[EXCERPTED RECORDS Boundary: Start]
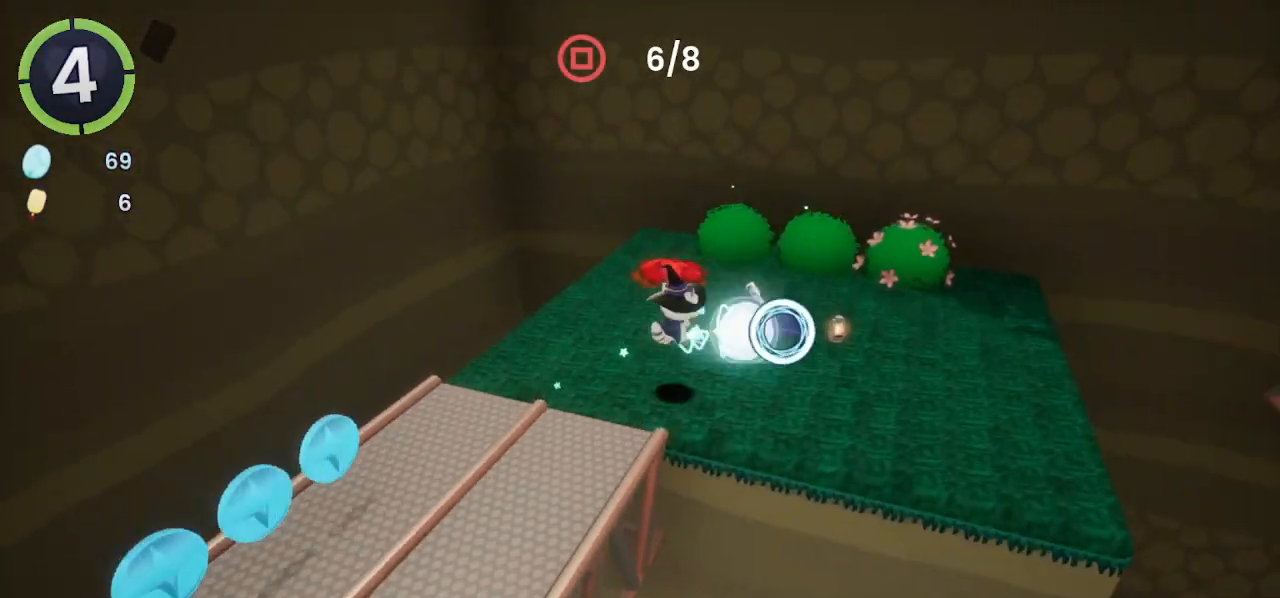
{"buttons": [], "left_stick": "down-right", "right_stick": "center", "events": [[100, "left_stick", "right"], [133, "L2", "down"], [267, "L2", "up"], [333, "right_stick", "right"], [400, "right_stick", "center"], [433, "left_stick", "down-right"]]}
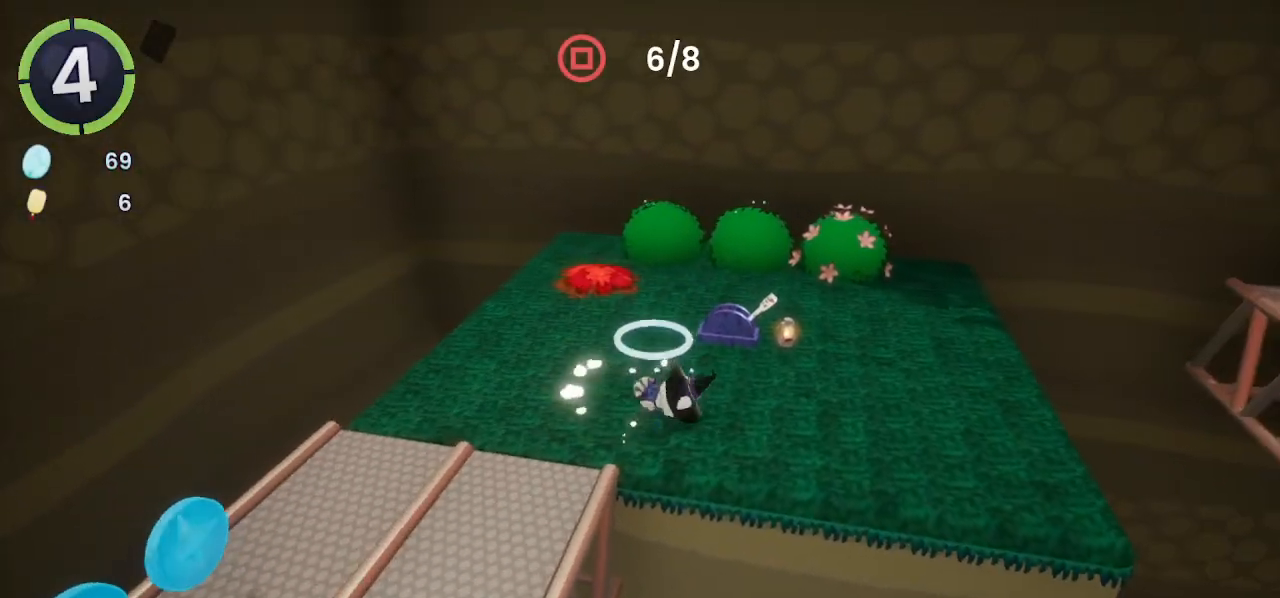
{"buttons": [], "left_stick": "down", "right_stick": "center", "events": [[200, "left_stick", "down"]]}
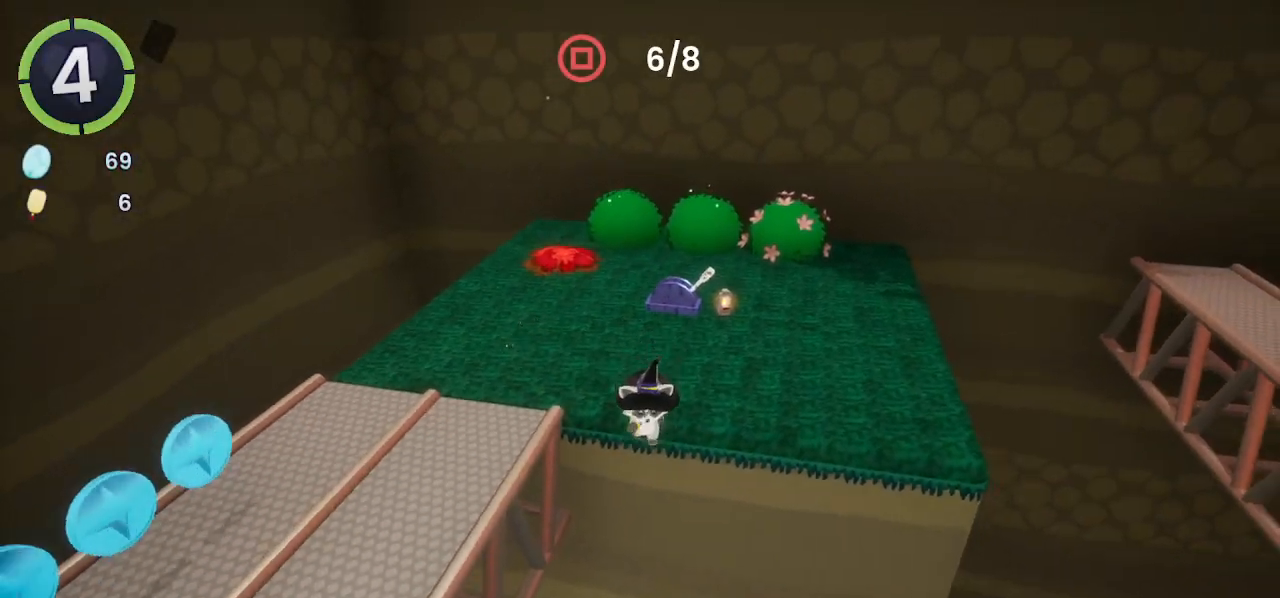
{"buttons": [], "left_stick": "up", "right_stick": "center", "events": [[167, "left_stick", "up"], [200, "right_stick", "up"], [433, "right_stick", "center"]]}
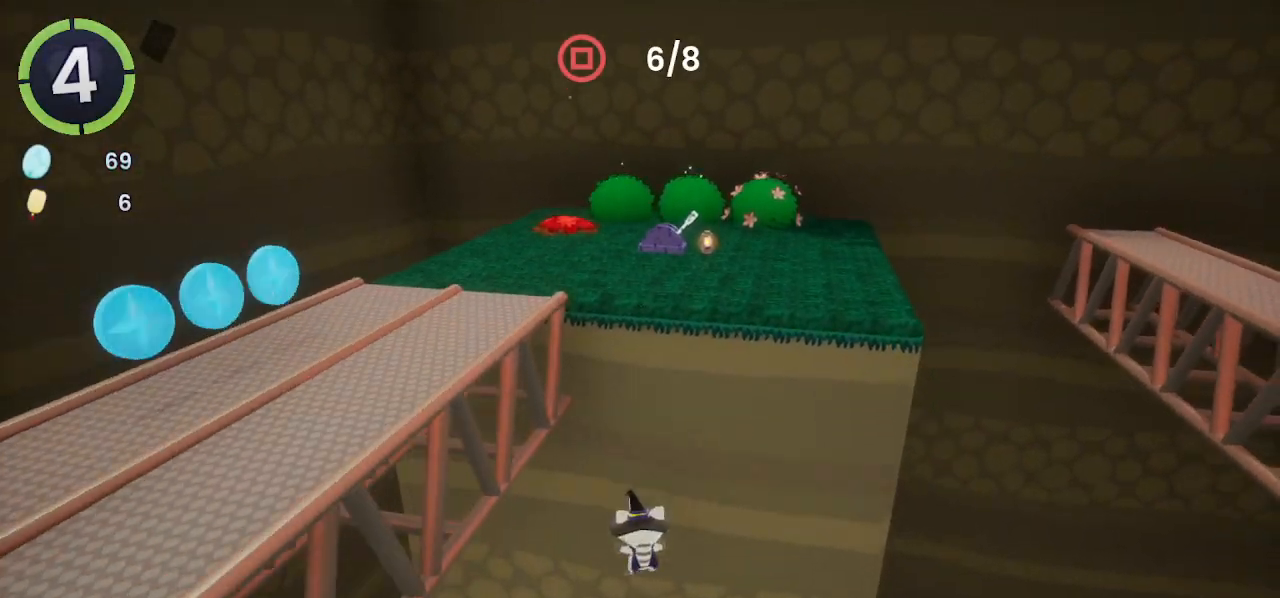
{"buttons": ["CROSS"], "left_stick": "up", "right_stick": "center", "events": [[500, "CROSS", "down"]]}
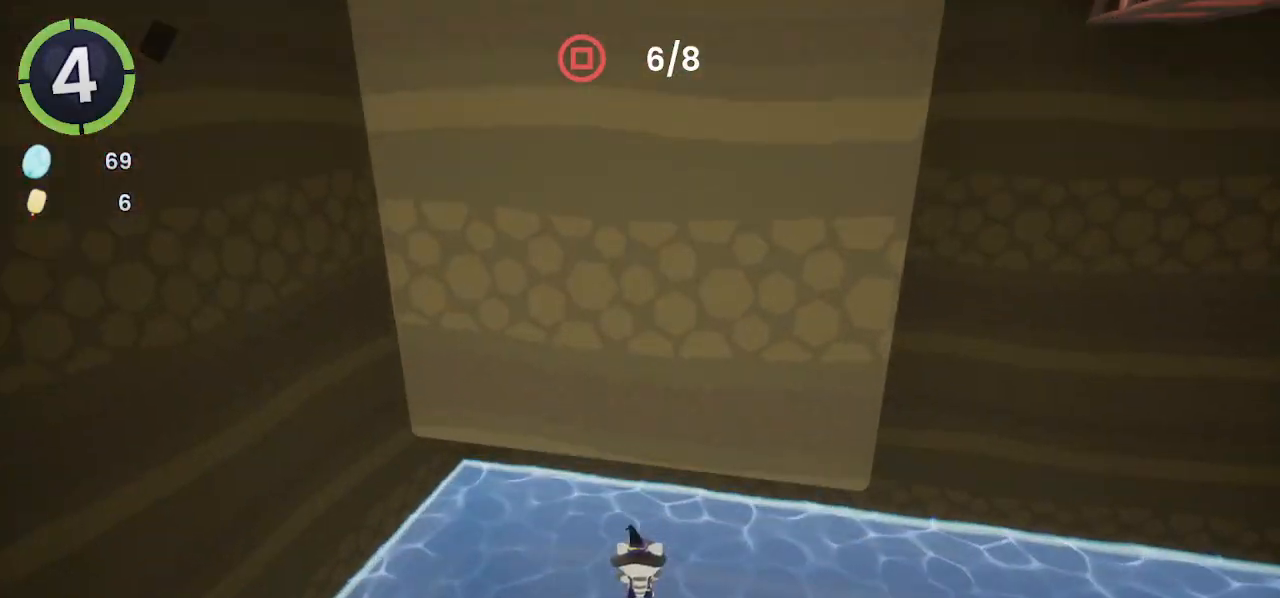
{"buttons": [], "left_stick": "up", "right_stick": "center", "events": [[33, "CROSS", "up"], [300, "right_stick", "up-right"], [400, "right_stick", "center"]]}
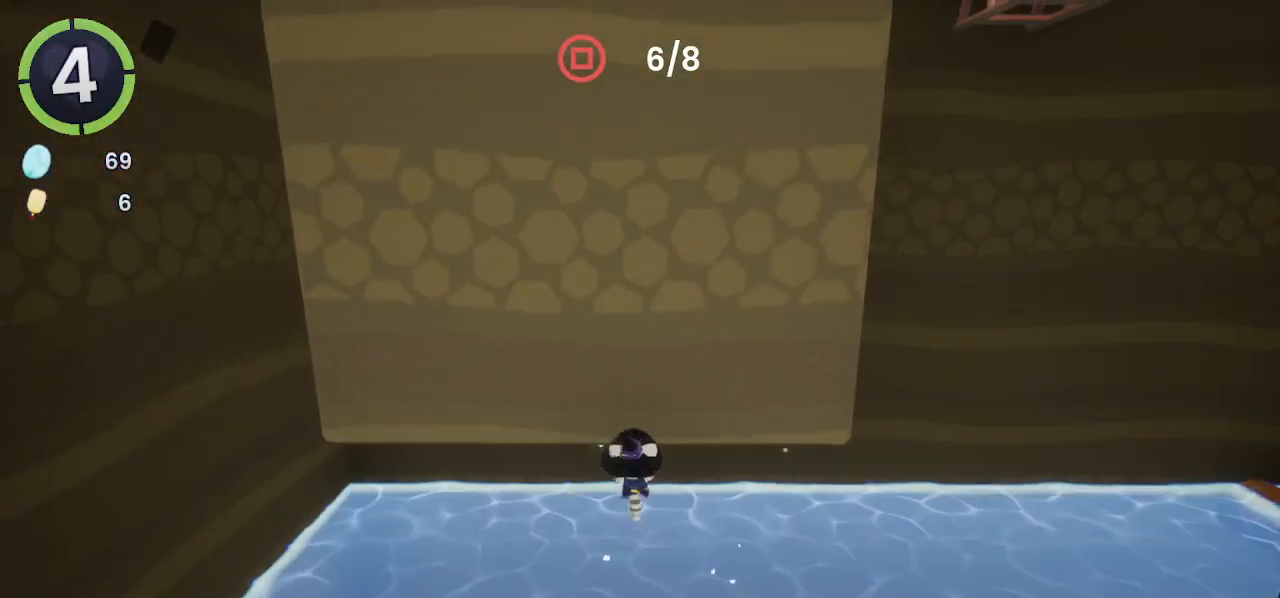
{"buttons": [], "left_stick": "down-right", "right_stick": "center", "events": [[433, "SQUARE", "down"], [500, "SQUARE", "up"], [500, "left_stick", "down-right"]]}
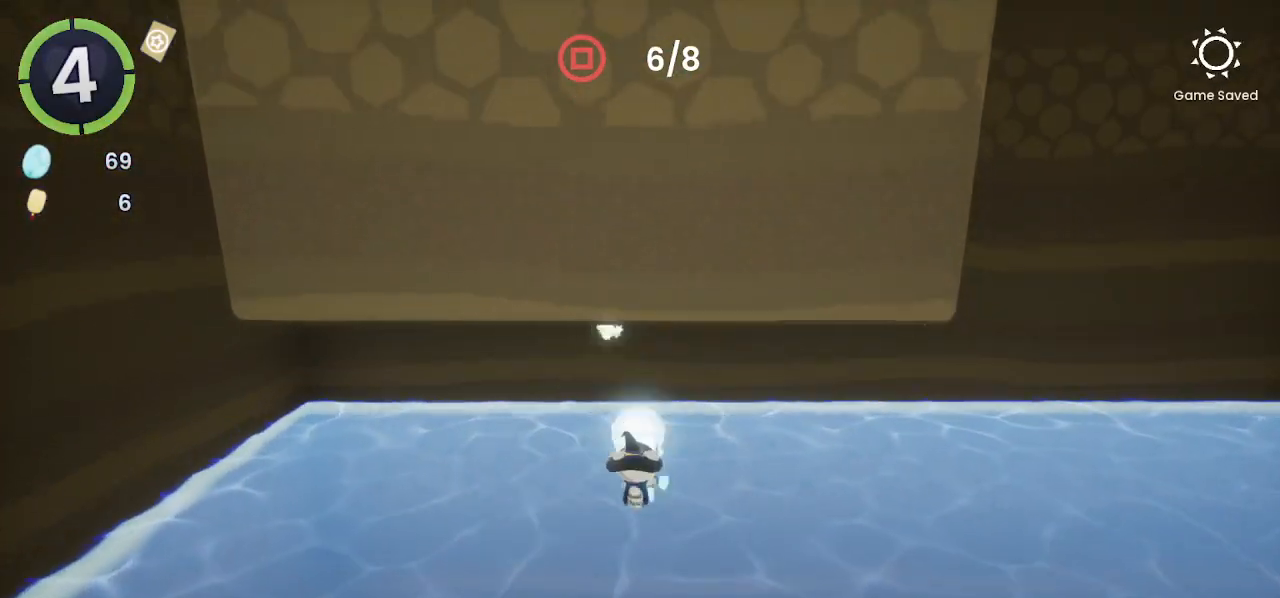
{"buttons": ["R2"], "left_stick": "down-right", "right_stick": "right", "events": [[133, "R2", "down"], [133, "right_stick", "down-right"], [367, "right_stick", "right"]]}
[EXCERPTED RECORDS Boundary: End]
● YOUR GOAL: Please copy every record above exactly, but leave the pictures out.

● TASK RESPONSE:
{"buttons": [], "left_stick": "down-right", "right_stick": "center", "events": [[100, "left_stick", "right"], [133, "L2", "down"], [267, "L2", "up"], [333, "right_stick", "right"], [400, "right_stick", "center"], [433, "left_stick", "down-right"]]}
{"buttons": [], "left_stick": "down", "right_stick": "center", "events": [[200, "left_stick", "down"]]}
{"buttons": [], "left_stick": "up", "right_stick": "center", "events": [[167, "left_stick", "up"], [200, "right_stick", "up"], [433, "right_stick", "center"]]}
{"buttons": ["CROSS"], "left_stick": "up", "right_stick": "center", "events": [[500, "CROSS", "down"]]}
{"buttons": [], "left_stick": "up", "right_stick": "center", "events": [[33, "CROSS", "up"], [300, "right_stick", "up-right"], [400, "right_stick", "center"]]}
{"buttons": [], "left_stick": "down-right", "right_stick": "center", "events": [[433, "SQUARE", "down"], [500, "SQUARE", "up"], [500, "left_stick", "down-right"]]}
{"buttons": ["R2"], "left_stick": "down-right", "right_stick": "right", "events": [[133, "R2", "down"], [133, "right_stick", "down-right"], [367, "right_stick", "right"]]}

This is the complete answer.